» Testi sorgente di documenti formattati
########################################

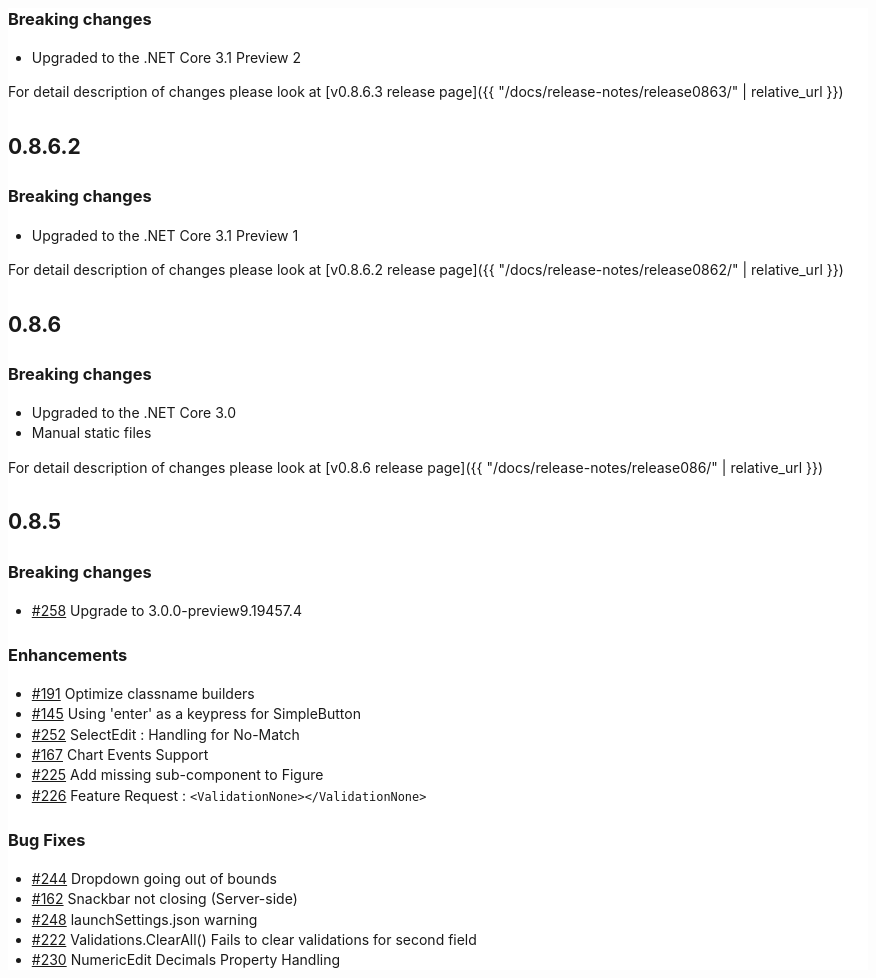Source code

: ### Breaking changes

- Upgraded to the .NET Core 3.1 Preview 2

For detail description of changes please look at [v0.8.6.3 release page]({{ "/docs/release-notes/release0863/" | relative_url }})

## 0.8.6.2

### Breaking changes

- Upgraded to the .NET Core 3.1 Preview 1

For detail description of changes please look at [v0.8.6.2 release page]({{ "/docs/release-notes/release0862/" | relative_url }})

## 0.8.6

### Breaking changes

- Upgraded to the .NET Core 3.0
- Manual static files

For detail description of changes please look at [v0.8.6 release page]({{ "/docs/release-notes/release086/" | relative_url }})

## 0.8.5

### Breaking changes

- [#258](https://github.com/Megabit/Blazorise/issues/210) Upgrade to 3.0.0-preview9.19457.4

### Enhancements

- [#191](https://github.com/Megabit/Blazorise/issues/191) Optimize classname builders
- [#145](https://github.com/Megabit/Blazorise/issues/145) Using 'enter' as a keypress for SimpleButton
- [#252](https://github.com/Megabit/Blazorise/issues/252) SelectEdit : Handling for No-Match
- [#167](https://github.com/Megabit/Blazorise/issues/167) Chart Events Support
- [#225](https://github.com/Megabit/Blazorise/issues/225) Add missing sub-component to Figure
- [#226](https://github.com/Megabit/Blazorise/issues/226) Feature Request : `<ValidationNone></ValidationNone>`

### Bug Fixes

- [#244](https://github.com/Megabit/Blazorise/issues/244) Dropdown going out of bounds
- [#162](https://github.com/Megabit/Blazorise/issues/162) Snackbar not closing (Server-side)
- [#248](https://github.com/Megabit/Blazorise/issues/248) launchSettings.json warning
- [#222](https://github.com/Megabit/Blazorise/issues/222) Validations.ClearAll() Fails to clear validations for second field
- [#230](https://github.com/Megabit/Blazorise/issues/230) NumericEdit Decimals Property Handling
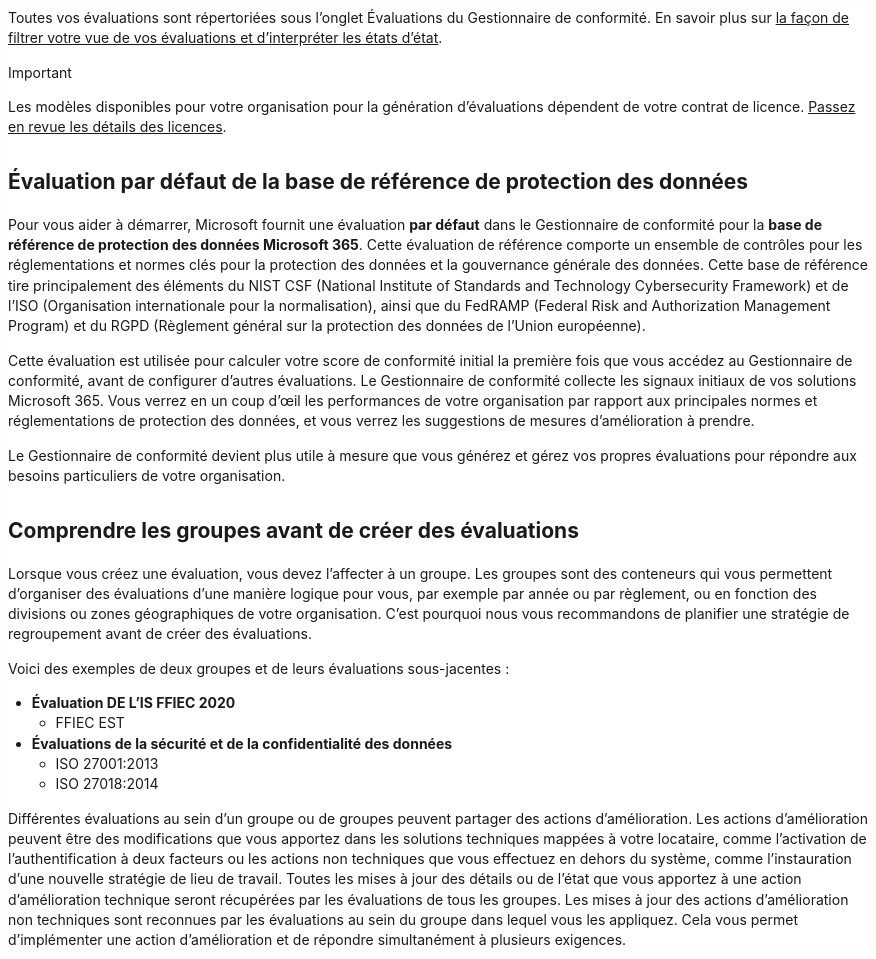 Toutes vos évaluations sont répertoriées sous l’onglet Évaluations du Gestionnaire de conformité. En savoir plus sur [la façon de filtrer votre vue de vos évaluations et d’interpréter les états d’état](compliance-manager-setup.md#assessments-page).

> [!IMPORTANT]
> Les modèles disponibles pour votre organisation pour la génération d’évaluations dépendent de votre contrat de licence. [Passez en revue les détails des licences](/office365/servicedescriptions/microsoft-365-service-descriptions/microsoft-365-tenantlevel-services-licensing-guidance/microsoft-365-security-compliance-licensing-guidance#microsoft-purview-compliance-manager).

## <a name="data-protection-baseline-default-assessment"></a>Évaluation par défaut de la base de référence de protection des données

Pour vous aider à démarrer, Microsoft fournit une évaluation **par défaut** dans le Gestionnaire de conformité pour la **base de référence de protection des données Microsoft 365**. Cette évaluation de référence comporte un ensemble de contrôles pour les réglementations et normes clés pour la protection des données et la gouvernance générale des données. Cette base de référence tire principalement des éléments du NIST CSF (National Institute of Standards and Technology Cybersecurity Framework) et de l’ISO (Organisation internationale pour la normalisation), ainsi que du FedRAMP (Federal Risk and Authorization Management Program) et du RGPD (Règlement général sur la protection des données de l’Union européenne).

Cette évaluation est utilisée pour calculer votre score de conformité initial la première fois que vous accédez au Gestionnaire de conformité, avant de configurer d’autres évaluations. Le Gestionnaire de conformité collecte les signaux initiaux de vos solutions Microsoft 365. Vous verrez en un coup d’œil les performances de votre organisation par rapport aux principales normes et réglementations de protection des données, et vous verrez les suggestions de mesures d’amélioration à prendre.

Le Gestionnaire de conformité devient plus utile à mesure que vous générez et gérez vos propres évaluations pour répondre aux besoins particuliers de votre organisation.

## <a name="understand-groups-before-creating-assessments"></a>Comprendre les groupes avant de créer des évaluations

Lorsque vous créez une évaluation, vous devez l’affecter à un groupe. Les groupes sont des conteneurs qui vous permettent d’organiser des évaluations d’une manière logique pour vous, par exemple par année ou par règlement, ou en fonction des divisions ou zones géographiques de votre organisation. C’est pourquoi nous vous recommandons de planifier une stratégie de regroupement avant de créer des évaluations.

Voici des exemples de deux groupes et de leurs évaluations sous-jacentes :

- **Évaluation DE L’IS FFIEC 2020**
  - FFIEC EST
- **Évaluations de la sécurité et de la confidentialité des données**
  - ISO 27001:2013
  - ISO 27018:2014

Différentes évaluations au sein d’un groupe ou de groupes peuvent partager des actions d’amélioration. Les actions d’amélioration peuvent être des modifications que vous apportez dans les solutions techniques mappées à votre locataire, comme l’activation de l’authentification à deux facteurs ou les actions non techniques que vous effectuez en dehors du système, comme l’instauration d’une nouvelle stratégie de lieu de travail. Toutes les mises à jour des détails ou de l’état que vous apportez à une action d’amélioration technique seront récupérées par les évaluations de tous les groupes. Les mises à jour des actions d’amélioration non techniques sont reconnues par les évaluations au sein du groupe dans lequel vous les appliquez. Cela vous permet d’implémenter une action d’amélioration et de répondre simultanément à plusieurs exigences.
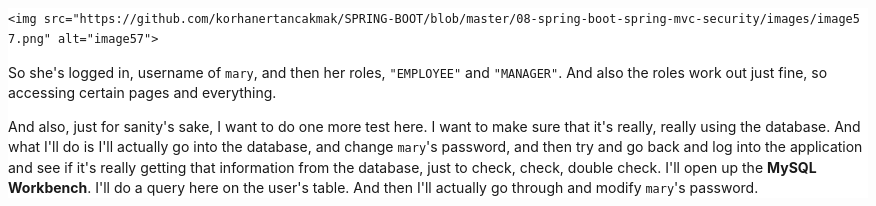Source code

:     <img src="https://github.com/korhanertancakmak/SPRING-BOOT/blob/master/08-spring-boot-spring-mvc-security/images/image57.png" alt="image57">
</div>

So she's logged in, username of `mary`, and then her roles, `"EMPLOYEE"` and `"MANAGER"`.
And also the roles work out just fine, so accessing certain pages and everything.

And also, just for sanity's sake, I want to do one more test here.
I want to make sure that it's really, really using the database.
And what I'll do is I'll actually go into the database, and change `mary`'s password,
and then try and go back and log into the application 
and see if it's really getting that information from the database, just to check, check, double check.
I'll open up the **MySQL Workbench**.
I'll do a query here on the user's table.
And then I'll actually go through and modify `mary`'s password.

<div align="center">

########################################

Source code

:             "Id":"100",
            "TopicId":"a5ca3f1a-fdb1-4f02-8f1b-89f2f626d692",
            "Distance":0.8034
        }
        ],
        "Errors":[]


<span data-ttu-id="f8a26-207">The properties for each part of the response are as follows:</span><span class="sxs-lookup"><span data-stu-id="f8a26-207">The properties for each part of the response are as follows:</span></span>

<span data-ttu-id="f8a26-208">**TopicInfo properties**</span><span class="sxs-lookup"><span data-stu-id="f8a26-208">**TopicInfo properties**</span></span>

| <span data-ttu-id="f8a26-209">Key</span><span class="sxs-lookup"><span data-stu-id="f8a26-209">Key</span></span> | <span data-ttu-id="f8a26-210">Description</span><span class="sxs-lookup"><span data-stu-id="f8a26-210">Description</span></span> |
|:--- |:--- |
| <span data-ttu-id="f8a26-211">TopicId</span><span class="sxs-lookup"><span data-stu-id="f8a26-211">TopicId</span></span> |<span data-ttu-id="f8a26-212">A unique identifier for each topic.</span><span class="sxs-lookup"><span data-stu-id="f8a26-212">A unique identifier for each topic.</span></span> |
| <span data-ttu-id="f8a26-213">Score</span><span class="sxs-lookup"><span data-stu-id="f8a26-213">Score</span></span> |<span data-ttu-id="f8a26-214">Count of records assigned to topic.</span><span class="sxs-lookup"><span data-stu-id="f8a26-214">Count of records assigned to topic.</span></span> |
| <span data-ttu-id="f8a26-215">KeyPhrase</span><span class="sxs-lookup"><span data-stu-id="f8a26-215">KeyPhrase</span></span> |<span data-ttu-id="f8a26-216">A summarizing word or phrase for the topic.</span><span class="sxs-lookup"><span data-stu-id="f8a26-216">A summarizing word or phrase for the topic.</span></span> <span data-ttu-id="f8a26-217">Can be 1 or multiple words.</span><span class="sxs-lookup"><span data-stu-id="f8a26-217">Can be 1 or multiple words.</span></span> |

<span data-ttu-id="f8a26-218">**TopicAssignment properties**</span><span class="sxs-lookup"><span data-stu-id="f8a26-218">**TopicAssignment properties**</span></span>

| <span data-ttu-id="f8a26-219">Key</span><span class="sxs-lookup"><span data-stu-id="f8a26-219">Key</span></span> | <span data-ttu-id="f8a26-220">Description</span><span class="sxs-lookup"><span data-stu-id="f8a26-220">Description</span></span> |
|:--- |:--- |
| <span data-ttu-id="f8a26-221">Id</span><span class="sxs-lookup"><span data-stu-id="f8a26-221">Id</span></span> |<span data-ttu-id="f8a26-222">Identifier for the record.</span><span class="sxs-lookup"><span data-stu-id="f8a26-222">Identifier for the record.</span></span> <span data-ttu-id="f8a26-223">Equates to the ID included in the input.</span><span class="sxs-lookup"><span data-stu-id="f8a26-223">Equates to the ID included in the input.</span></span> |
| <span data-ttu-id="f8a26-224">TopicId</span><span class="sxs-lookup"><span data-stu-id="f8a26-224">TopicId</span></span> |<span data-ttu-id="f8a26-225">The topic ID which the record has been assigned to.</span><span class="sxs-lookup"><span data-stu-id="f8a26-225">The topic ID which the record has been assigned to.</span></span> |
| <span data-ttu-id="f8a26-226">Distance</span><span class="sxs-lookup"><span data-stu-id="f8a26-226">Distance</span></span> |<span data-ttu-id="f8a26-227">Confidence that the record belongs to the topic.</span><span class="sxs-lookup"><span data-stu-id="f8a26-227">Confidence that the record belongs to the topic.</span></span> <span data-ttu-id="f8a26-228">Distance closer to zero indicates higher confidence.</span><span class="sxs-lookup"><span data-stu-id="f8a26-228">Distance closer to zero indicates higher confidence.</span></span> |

########################################

» DESCRIZIONE ESERCIZIO
Estrai e ricopia senza modifiche la parte che comincia con la riga contenente "For detail description of changes please look at [v0.8.6.2" e finisce con quella contenente "### Enhancements", comprese entrambe.

» RISPOSTA
For detail description of changes please look at [v0.8.6.2 release page]({{ "/docs/release-notes/release0862/" | relative_url }})

## 0.8.6

### Breaking changes

- Upgraded to the .NET Core 3.0
- Manual static files

For detail description of changes please look at [v0.8.6 release page]({{ "/docs/release-notes/release086/" | relative_url }})

## 0.8.5

### Breaking changes

- [#258](https://github.com/Megabit/Blazorise/issues/210) Upgrade to 3.0.0-preview9.19457.4

### Enhancements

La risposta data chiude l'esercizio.